+++ DATASET RECORDS
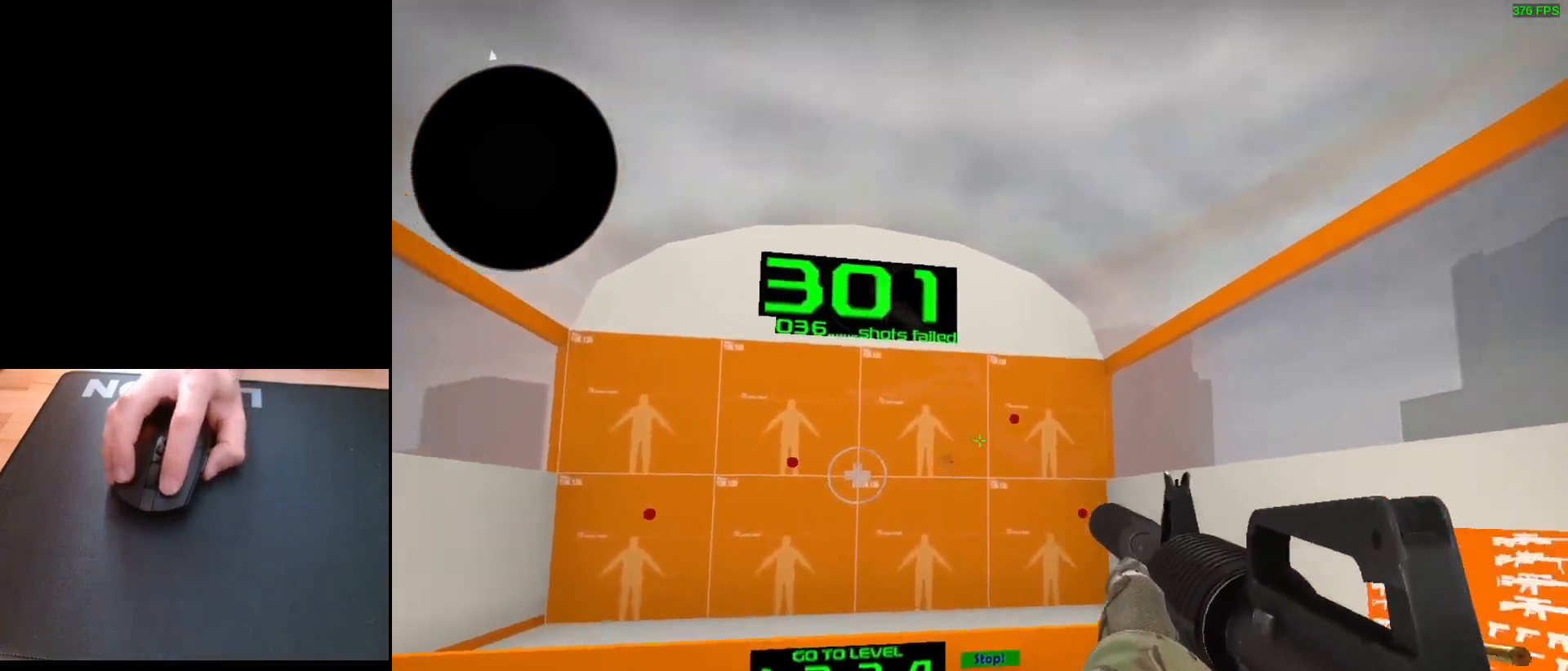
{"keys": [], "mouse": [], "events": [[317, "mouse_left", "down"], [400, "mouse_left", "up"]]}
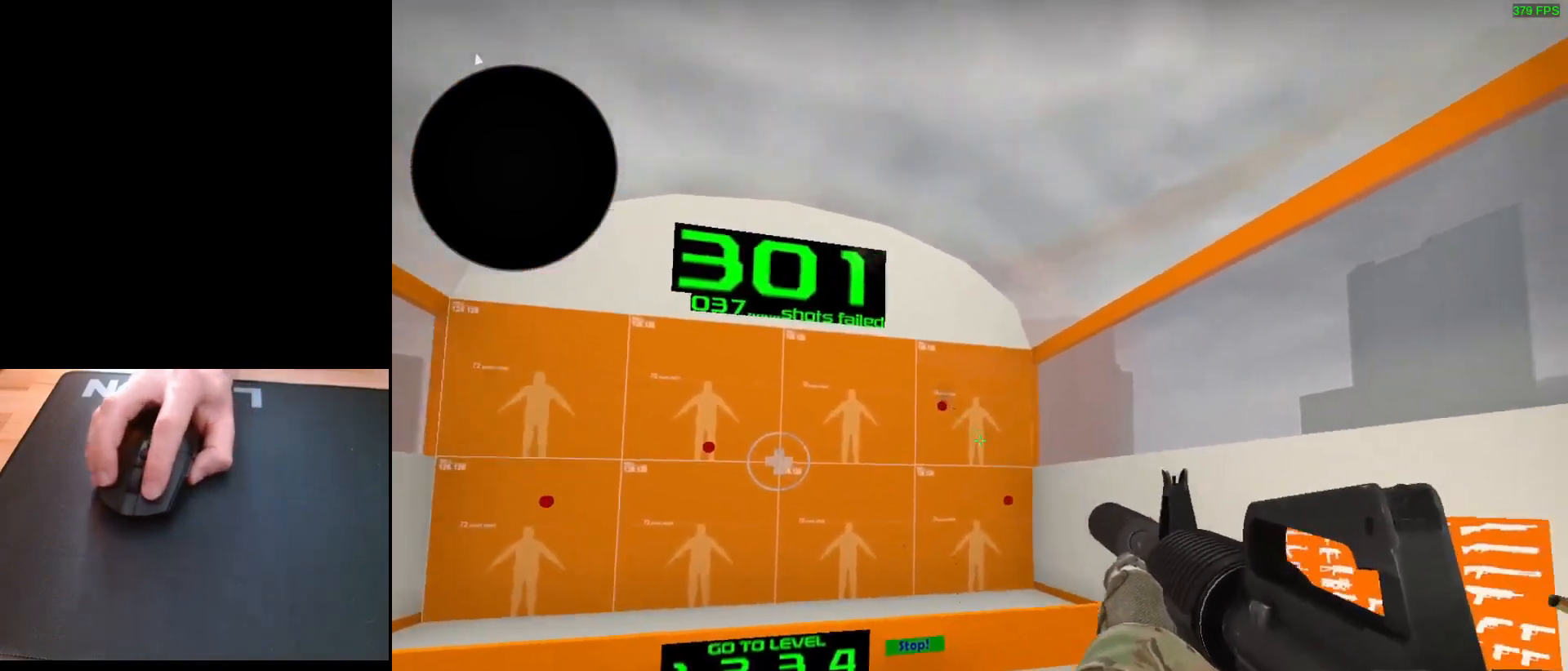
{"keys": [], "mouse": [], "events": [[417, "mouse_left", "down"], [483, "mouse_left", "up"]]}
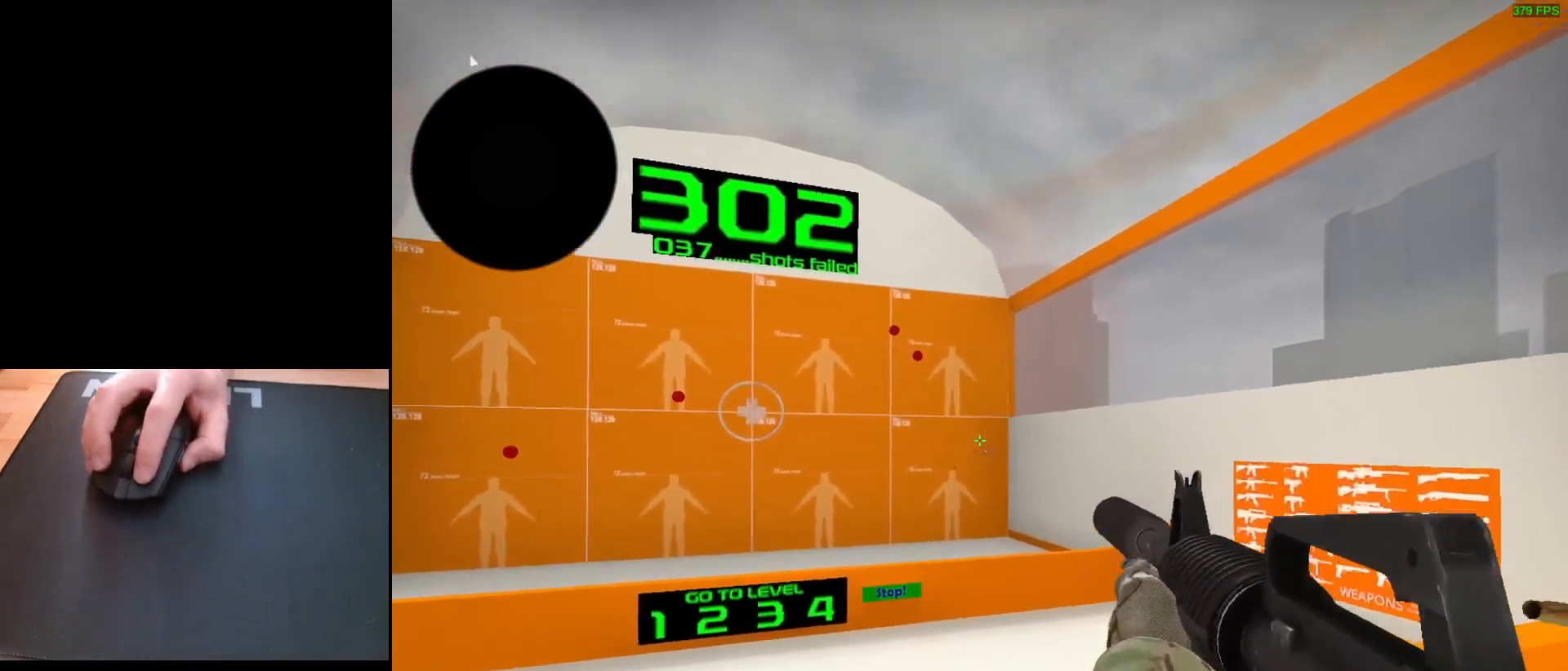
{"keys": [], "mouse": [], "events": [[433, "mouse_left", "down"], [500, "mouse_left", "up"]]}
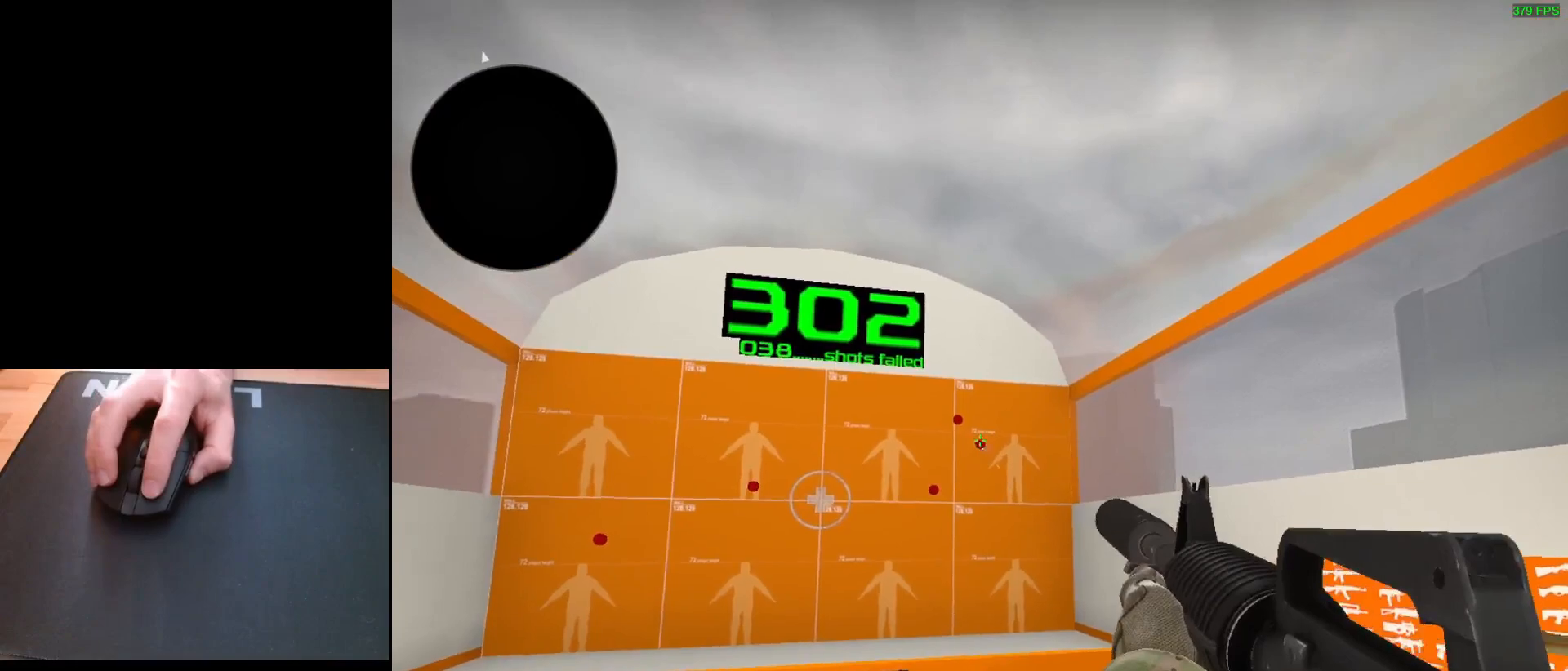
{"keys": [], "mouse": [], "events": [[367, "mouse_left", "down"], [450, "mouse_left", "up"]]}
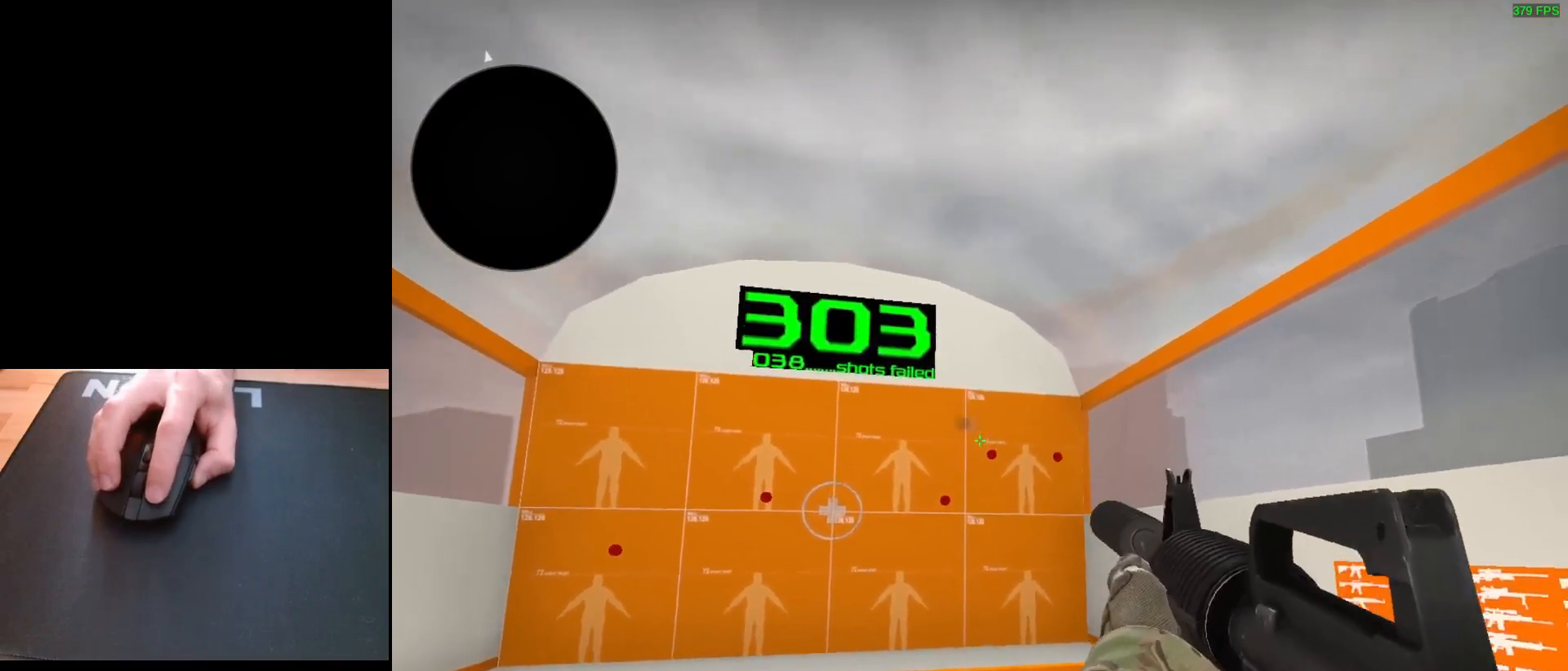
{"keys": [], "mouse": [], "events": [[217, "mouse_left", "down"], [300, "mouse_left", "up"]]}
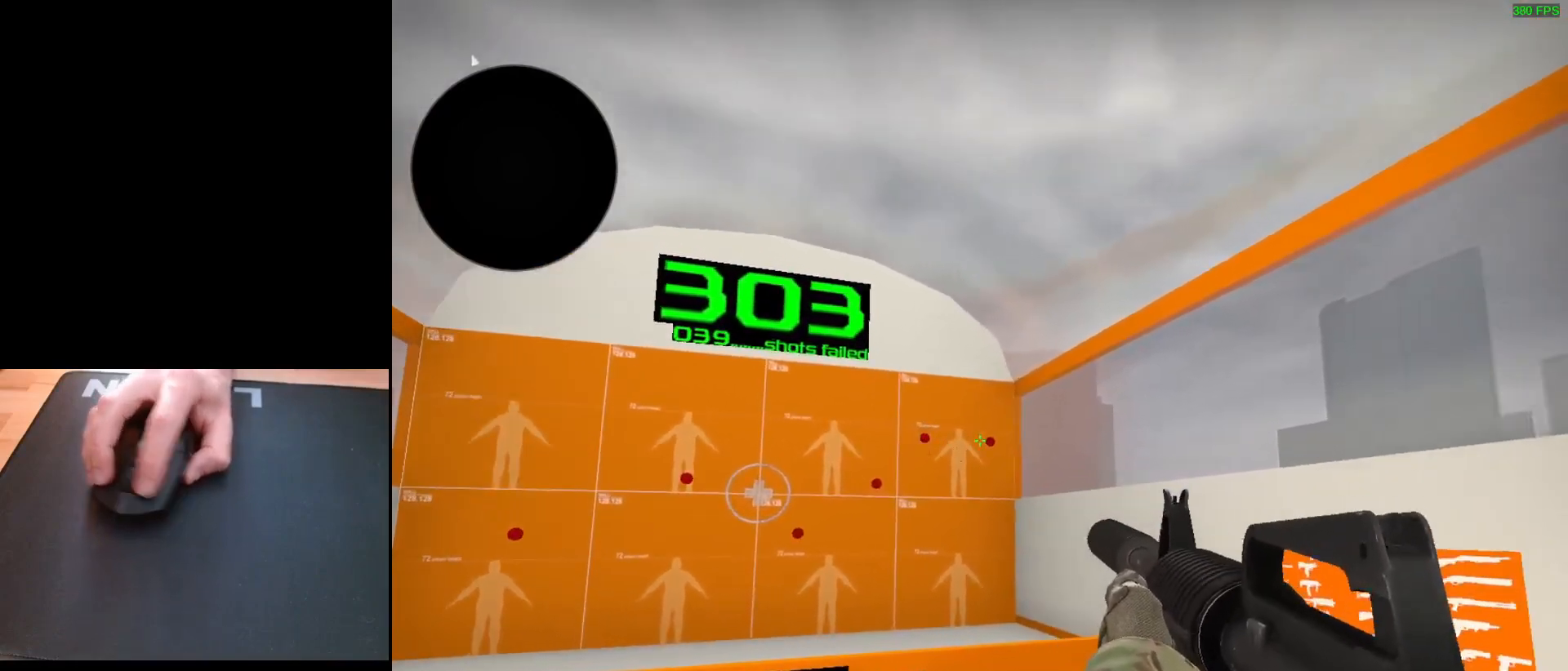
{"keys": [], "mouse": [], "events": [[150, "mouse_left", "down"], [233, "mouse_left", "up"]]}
++++++
> _WORK ORDER_
What you output should match the records line for line, minus the pictures.

> _OUTPUT OF THE TASK_
{"keys": [], "mouse": [], "events": [[317, "mouse_left", "down"], [400, "mouse_left", "up"]]}
{"keys": [], "mouse": [], "events": [[417, "mouse_left", "down"], [483, "mouse_left", "up"]]}
{"keys": [], "mouse": [], "events": [[433, "mouse_left", "down"], [500, "mouse_left", "up"]]}
{"keys": [], "mouse": [], "events": [[367, "mouse_left", "down"], [450, "mouse_left", "up"]]}
{"keys": [], "mouse": [], "events": [[217, "mouse_left", "down"], [300, "mouse_left", "up"]]}
{"keys": [], "mouse": [], "events": [[150, "mouse_left", "down"], [233, "mouse_left", "up"]]}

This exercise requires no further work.